*About this task*.
Only the lines below, from the one with "<!-- culture labels -->" through the one with "<!-- north arrow -->", are to be written out, exactly.

*Records for this exercise*.
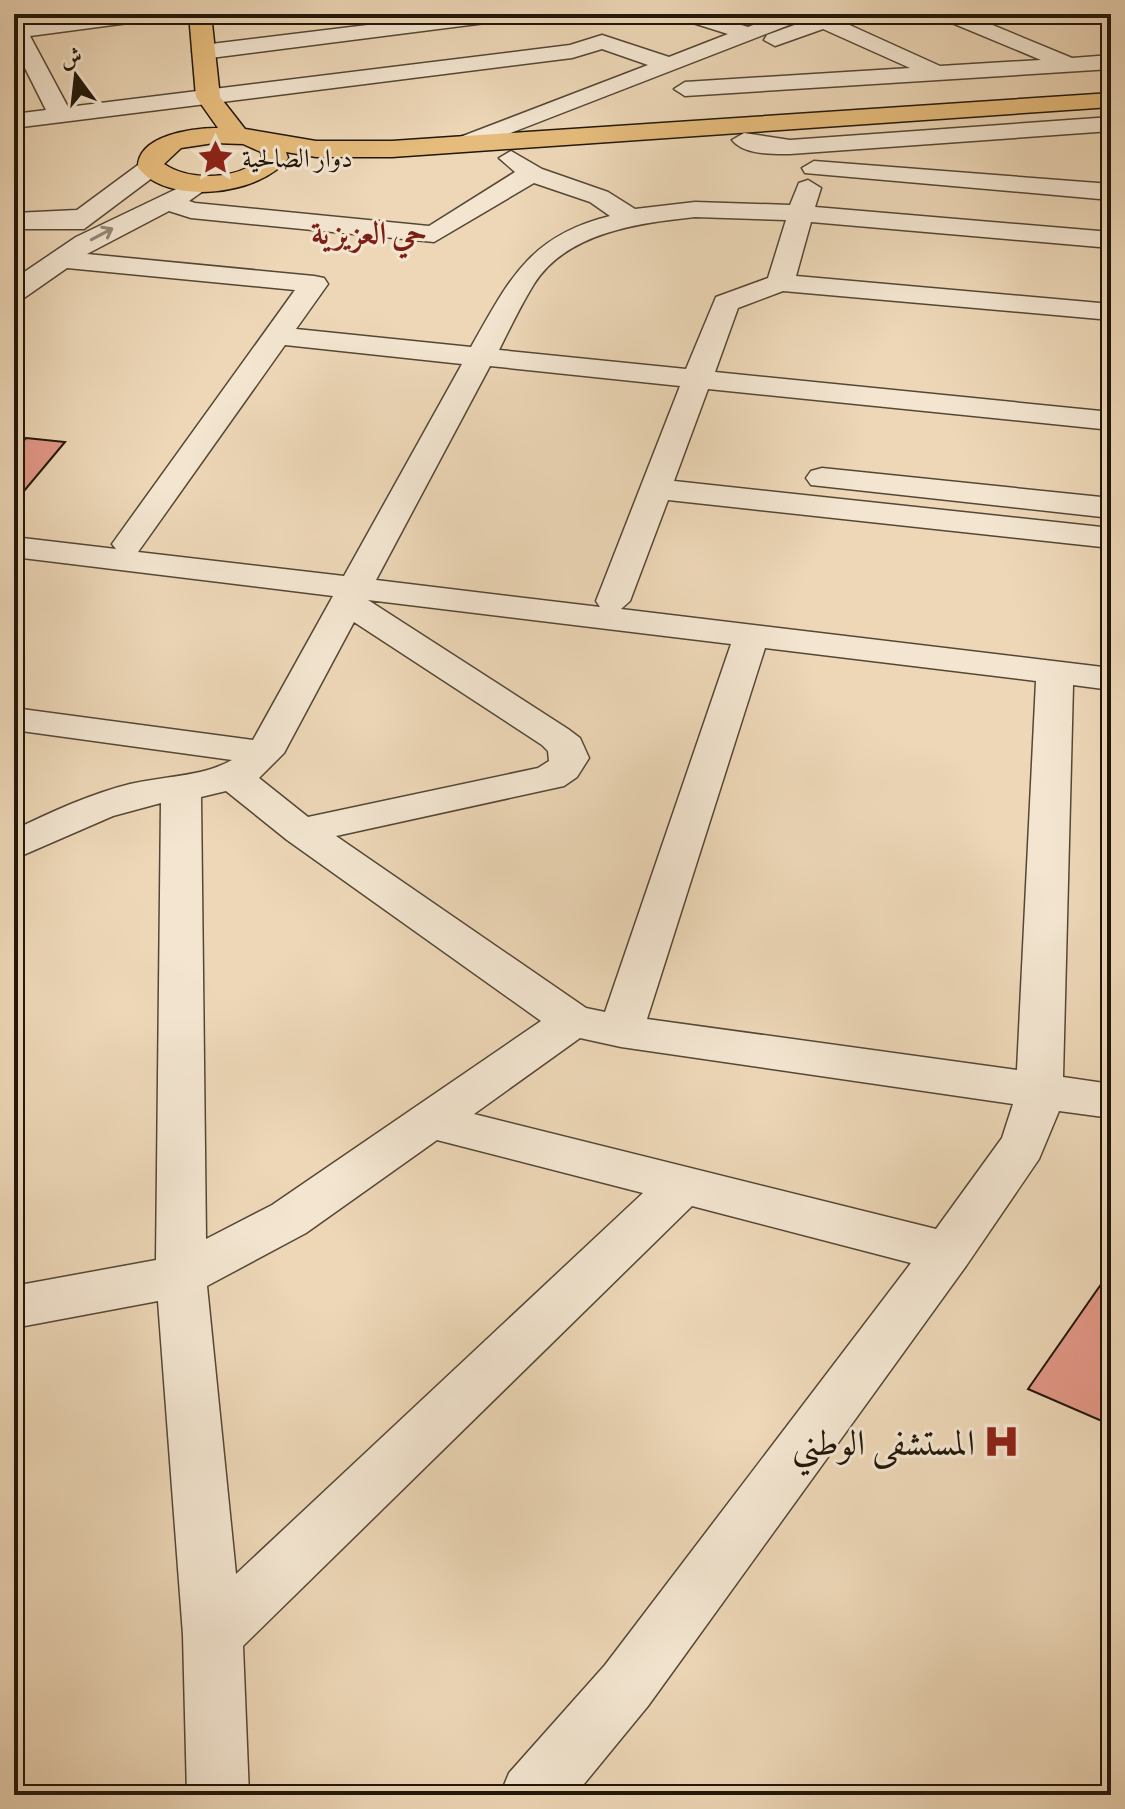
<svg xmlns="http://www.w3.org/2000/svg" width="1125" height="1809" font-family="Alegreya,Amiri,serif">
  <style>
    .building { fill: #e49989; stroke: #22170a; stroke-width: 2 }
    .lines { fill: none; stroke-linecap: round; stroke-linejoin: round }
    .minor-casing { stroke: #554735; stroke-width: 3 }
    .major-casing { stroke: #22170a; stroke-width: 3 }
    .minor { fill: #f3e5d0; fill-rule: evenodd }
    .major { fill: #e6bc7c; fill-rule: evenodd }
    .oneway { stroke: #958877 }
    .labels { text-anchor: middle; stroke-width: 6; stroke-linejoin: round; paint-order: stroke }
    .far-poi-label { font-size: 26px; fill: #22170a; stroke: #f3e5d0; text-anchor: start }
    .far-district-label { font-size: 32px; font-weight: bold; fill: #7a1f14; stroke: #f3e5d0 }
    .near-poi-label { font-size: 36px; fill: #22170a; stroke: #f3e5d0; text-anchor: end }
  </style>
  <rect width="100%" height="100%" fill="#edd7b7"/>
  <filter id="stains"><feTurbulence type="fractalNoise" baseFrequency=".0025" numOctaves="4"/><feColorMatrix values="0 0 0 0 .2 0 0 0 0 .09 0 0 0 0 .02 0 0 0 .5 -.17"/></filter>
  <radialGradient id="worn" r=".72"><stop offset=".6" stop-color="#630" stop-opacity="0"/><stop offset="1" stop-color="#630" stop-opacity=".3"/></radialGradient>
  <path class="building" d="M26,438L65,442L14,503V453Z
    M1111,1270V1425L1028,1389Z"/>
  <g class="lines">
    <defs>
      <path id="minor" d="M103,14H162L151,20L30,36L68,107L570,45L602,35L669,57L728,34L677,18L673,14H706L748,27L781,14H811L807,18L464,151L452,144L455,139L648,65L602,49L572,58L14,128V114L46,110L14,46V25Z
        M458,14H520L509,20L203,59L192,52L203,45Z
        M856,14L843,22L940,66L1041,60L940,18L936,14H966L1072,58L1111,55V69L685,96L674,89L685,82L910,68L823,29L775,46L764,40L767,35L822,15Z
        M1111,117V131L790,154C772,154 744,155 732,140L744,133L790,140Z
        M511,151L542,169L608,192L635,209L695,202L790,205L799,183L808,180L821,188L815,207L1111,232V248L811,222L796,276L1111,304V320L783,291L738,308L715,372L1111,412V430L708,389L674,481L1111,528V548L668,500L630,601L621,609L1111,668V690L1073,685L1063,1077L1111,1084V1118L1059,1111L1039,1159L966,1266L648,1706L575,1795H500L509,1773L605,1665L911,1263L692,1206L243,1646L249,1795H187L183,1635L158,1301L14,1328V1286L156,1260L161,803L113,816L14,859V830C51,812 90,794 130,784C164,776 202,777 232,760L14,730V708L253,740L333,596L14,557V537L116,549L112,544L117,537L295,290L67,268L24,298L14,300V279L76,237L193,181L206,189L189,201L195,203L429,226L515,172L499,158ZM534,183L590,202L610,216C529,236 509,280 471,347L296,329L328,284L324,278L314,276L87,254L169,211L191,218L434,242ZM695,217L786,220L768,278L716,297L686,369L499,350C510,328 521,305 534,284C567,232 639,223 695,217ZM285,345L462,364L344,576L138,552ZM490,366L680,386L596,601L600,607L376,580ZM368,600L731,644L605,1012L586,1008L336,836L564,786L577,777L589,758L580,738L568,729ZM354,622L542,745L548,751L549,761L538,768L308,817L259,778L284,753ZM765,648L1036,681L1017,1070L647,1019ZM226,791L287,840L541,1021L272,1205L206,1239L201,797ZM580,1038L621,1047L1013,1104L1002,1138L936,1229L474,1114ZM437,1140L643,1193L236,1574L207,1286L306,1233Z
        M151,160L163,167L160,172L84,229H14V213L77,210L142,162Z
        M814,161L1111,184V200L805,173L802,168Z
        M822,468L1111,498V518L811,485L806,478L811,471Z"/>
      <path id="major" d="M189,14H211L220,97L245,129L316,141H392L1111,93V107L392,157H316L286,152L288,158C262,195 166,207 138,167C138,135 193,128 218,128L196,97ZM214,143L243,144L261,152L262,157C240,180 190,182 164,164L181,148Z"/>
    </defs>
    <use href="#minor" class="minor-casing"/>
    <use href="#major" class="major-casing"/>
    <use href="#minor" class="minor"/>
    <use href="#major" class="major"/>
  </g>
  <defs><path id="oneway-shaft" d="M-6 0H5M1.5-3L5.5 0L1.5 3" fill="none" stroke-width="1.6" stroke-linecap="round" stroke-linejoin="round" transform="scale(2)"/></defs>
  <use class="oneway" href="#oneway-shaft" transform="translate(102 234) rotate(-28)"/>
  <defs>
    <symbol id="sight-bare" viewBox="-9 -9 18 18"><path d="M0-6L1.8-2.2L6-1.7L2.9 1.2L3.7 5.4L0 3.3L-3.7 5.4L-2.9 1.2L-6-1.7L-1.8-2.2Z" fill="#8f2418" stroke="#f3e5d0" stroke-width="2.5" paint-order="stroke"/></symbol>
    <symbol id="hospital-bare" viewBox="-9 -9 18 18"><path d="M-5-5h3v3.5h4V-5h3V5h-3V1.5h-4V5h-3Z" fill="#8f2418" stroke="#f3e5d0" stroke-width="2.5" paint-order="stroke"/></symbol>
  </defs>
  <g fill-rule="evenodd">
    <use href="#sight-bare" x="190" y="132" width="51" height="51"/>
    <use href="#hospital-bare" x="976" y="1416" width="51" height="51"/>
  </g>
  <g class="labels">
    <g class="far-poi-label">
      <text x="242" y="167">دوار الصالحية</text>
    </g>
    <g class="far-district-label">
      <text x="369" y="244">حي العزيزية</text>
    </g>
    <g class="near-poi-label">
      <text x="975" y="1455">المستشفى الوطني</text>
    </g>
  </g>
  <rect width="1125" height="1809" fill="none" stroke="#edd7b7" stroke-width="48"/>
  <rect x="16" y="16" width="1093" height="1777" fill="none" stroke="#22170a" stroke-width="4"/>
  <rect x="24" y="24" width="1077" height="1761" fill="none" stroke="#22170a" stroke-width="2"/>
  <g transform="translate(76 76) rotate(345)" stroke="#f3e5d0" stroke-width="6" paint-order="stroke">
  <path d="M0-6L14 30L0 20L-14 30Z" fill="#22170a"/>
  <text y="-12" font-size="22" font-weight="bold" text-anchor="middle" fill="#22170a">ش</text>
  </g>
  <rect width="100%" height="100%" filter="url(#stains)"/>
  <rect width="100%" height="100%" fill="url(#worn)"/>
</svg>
==
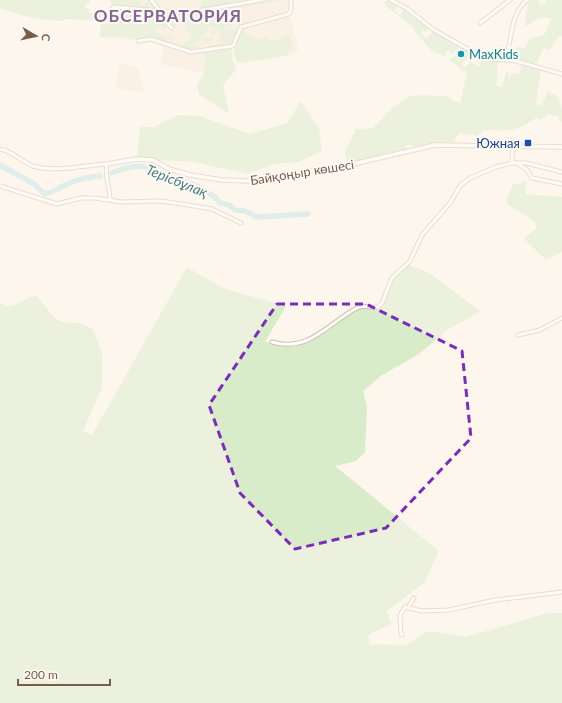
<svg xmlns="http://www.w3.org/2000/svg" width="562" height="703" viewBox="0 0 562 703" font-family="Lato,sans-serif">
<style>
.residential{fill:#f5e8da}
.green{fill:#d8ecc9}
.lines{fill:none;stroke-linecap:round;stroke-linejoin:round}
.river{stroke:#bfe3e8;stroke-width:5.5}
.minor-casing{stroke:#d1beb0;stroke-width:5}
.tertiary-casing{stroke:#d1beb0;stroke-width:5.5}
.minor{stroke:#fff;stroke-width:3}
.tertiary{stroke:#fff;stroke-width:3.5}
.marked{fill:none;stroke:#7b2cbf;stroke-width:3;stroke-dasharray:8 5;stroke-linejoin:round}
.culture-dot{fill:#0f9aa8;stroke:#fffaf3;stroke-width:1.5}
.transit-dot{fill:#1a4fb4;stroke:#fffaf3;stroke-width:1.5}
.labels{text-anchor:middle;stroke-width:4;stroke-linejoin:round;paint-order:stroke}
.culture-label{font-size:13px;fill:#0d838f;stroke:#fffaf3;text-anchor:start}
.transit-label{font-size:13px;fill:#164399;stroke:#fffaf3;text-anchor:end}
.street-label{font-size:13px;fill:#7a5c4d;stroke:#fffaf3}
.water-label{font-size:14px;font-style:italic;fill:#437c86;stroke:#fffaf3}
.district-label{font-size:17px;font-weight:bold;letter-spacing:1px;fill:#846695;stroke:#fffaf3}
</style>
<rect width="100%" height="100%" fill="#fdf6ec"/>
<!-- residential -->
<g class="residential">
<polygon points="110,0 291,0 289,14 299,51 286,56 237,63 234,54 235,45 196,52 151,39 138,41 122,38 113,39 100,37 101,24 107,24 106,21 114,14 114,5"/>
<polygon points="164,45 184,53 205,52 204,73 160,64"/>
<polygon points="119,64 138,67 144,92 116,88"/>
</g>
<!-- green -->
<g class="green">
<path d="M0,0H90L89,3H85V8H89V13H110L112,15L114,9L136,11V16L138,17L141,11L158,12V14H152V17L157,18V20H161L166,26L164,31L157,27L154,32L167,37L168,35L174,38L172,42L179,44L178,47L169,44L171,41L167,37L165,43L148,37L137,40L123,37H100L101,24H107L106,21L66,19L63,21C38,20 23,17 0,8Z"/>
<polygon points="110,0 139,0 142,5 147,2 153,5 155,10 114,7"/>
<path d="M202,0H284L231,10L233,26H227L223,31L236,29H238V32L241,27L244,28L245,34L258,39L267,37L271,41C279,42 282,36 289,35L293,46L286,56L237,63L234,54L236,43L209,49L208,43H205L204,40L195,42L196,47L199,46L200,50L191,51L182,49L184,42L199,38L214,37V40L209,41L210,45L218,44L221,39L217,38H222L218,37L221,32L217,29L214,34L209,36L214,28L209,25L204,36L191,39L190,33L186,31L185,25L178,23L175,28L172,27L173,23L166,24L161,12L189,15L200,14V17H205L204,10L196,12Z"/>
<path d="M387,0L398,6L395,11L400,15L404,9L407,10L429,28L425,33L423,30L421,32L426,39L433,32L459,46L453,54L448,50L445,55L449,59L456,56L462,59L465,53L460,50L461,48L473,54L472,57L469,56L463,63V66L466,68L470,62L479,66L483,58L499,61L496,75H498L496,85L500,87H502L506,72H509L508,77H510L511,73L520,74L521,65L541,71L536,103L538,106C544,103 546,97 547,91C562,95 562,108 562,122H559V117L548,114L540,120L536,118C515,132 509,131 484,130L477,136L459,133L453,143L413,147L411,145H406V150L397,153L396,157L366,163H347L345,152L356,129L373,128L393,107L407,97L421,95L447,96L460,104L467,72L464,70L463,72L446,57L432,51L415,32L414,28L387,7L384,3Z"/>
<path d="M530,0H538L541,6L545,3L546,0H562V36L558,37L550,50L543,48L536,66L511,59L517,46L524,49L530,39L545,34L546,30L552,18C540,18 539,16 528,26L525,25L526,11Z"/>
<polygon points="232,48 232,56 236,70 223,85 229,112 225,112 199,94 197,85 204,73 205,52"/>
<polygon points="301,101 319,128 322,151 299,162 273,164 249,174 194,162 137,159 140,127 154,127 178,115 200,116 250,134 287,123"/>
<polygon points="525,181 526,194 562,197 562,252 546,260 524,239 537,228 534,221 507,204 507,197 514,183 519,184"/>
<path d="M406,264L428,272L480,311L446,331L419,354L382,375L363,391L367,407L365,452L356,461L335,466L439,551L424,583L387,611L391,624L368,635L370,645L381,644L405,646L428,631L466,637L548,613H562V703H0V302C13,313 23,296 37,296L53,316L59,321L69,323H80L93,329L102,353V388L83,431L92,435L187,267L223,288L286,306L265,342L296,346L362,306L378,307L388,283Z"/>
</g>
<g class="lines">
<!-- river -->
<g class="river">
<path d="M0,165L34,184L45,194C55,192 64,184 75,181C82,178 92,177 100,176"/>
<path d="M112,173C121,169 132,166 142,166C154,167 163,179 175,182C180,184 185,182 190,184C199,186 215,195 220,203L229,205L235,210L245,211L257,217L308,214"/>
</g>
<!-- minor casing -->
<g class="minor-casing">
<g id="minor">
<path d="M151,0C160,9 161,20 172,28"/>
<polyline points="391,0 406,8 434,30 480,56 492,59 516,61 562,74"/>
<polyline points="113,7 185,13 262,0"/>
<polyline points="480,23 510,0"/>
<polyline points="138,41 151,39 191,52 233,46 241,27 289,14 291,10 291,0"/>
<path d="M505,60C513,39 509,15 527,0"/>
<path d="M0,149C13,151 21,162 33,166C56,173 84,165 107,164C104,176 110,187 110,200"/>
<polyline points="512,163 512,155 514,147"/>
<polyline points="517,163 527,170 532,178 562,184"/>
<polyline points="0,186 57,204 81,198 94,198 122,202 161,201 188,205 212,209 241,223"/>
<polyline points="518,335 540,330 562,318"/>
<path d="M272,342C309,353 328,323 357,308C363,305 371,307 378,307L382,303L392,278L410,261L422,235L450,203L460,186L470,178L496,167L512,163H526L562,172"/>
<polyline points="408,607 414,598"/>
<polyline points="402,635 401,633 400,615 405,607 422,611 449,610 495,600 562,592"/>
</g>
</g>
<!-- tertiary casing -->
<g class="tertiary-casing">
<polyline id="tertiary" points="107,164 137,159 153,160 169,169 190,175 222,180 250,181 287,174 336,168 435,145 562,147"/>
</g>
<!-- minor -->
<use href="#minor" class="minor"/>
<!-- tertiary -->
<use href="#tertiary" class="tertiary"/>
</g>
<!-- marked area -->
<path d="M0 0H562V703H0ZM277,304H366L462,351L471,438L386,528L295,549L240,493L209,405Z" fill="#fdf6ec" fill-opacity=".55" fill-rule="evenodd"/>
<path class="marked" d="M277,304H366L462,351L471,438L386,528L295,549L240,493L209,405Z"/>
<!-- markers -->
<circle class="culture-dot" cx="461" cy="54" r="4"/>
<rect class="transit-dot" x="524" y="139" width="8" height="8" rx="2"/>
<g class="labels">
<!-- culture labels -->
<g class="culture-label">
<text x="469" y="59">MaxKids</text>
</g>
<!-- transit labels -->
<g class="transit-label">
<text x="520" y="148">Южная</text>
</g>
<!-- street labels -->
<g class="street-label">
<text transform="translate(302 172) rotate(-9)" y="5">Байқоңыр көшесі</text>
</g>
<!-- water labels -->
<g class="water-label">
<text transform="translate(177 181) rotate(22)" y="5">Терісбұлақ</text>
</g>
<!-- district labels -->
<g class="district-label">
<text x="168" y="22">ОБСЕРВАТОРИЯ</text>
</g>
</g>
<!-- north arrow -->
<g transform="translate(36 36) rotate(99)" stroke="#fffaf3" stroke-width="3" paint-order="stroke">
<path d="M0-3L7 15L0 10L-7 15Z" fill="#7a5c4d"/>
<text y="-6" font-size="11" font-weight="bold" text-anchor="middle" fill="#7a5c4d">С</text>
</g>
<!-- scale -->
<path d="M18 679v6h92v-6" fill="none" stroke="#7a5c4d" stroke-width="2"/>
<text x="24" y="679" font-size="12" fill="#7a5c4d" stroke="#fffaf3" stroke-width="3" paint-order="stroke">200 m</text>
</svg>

*Result of the exercise*.
<!-- culture labels -->
<g class="culture-label">
<text x="469" y="59">MaxKids</text>
</g>
<!-- transit labels -->
<g class="transit-label">
<text x="520" y="148">Южная</text>
</g>
<!-- street labels -->
<g class="street-label">
<text transform="translate(302 172) rotate(-9)" y="5">Байқоңыр көшесі</text>
</g>
<!-- water labels -->
<g class="water-label">
<text transform="translate(177 181) rotate(22)" y="5">Терісбұлақ</text>
</g>
<!-- district labels -->
<g class="district-label">
<text x="168" y="22">ОБСЕРВАТОРИЯ</text>
</g>
</g>
<!-- north arrow -->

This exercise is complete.